Australian chief information officers have highlighted a recent spate of multi-million dollar IT projects in a bid to attract more young workers to technology careers.

Industry bigwigs talk up IT careers

Addressing the ACS’ Young IT conference this week, Westpac CIO Clive Whincup pointed to the bank’s five-year, $2 billion SIPs program, which included three-year, $200 million IT projects.

At their peak, each of those IT projects called for “high hundreds” of staff, he said. Westpac reported hiring 1254 technology workers between March 2010 and 2011 to provide IT support and work on the SIPs program.

“When you talk about a five-year project [worth] $2 billion, that translates into a heck of a lot of people,” Whincup said. “There just aren’t enough people in Australia to meet that demand.

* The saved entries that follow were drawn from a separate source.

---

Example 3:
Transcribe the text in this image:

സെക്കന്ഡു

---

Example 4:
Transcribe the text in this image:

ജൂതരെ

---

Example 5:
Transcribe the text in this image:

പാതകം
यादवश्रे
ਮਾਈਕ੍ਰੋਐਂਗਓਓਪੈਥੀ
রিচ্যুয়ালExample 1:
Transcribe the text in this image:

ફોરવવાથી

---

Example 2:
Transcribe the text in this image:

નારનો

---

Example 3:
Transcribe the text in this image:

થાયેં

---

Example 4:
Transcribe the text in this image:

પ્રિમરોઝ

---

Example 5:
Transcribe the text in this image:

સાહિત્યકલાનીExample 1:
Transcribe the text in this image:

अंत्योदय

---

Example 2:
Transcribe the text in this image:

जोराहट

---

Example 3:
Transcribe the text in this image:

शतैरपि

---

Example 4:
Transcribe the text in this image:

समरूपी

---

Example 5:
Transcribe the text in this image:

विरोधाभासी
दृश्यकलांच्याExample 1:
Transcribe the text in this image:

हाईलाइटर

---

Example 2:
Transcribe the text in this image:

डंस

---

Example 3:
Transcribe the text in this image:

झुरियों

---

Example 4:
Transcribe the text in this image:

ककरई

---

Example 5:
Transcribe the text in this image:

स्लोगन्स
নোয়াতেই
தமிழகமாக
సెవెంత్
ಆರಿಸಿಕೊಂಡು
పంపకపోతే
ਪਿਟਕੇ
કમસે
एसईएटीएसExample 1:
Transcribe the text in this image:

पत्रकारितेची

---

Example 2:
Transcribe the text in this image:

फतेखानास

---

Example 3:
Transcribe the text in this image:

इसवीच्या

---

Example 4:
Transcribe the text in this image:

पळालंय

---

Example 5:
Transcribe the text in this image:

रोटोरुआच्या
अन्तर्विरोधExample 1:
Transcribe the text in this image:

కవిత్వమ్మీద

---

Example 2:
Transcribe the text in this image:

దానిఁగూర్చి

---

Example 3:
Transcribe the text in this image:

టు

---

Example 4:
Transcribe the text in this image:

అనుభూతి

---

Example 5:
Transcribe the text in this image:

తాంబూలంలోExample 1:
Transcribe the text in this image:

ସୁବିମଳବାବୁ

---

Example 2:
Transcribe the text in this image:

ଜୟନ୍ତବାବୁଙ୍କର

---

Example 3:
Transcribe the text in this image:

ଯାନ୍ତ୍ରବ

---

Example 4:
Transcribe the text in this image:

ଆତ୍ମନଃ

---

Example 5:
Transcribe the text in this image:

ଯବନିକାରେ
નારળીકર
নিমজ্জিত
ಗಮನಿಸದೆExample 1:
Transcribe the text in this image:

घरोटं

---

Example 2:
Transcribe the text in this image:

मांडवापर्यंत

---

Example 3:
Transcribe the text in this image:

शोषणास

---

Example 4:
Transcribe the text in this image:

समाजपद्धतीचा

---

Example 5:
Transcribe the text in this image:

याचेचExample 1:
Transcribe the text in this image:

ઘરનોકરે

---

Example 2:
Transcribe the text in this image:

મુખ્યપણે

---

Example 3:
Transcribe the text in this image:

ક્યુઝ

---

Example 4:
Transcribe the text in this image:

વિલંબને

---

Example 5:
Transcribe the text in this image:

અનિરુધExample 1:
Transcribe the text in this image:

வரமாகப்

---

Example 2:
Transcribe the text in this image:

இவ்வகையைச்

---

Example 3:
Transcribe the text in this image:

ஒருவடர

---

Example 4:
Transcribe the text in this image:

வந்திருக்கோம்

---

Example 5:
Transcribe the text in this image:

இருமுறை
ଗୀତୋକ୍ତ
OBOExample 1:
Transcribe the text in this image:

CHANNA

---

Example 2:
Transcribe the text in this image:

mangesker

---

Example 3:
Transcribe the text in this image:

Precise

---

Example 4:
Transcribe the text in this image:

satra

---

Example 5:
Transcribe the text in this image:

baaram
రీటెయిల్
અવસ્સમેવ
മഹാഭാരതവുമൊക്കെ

“Just like Westpac, other major organisations have similar programs of investment. Going forward, we don’t really see any clear end to the need for that kind of investment.”

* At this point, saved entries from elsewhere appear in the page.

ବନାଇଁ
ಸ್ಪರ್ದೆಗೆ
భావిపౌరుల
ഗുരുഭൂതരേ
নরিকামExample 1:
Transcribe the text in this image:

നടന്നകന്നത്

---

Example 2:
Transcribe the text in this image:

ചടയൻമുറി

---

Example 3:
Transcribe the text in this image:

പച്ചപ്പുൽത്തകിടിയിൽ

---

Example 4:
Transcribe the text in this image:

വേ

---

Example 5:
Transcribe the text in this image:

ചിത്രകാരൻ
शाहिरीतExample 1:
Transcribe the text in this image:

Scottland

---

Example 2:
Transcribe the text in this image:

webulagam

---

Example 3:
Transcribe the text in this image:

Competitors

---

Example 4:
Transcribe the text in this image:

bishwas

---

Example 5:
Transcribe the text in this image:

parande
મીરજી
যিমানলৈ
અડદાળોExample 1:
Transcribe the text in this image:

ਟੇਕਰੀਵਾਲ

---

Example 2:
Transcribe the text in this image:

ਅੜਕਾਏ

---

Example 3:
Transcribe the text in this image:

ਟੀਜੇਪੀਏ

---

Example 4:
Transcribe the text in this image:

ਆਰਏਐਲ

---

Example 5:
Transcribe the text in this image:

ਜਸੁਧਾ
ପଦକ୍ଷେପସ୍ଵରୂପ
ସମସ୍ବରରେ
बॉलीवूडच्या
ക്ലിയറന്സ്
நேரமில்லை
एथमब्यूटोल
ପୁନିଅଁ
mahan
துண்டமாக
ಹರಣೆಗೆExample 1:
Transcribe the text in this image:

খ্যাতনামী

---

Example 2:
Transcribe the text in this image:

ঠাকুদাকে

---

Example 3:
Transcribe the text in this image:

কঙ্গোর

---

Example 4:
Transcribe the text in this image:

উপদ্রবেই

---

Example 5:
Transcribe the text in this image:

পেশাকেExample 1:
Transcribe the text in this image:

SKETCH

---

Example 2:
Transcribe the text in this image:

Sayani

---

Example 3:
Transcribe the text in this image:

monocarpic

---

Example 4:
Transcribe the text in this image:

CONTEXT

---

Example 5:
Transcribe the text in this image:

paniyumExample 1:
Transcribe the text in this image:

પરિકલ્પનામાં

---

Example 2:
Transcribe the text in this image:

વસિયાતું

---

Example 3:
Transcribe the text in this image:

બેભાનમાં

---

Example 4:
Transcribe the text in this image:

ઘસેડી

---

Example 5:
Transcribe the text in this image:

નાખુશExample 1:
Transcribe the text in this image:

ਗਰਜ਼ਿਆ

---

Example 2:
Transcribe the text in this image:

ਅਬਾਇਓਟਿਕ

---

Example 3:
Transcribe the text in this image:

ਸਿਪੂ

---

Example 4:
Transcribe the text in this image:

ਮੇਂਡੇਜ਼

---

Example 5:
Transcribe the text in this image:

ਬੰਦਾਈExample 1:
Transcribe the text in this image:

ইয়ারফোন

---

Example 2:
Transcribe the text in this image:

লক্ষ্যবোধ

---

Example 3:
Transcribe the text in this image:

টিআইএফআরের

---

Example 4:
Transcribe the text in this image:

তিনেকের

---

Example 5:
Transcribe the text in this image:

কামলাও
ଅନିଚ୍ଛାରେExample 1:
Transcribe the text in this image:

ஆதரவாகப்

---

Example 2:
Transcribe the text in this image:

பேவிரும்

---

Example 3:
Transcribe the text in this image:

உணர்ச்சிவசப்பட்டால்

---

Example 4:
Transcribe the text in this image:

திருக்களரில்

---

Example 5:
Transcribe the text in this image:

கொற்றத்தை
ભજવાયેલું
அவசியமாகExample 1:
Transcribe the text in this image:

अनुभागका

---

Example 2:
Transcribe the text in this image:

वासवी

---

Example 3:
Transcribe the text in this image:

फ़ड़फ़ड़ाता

Barry Simpson, CIO of Coca-Cola Amatil, said it, too, engaged in large-scale IT programs, including a $65 million OAisys SAP platform rollout that reached all its Australia and New Zealand locations this year.

Coca-Cola Amatil’s technology projects spanned enterprise resource planning systems, robotics, digital marketing and developing self-service applications for customers.

It had about 400 technology employees, including 250 in Australia, and outsourcing deals with Telstra, IBM, Accenture and TCS.

“We do believe we’re better off being a soft drink company than a software company,” Simpson told iTnews.

“We work with a number of larger companies and also with a collection of smaller web developers … Our production data centres, and help desk functions, those kinds of things, we outsource.

“But in terms of steering our core systems development and platform, we do that internally.”

Whincup reiterated comments from a CEDA conference in May, where he said Australian firms were forced to tap into global supply chains due to a shortage of skilled IT workers on shore.

Westpac has cut more than a hundred technology jobs in the past year through outsourcing agreements with Infosys, TCS, IBM and Wipro.

Whincup told this week’s conference that organisations tended to offshore technology jobs because of a local skills shortage, rather than because labour was cheaper overseas.

“In India, salaries are growing much more quickly than in Australia; at some point, they will reach parity,” he said.

“Over the last ten years, the number of enrolments in technology-related university courses has actually halved, while the demand for work has more than doubled.

“Looking forward, we’re staring into a significant skills shortage and that has already manifested itself in the marketplace.”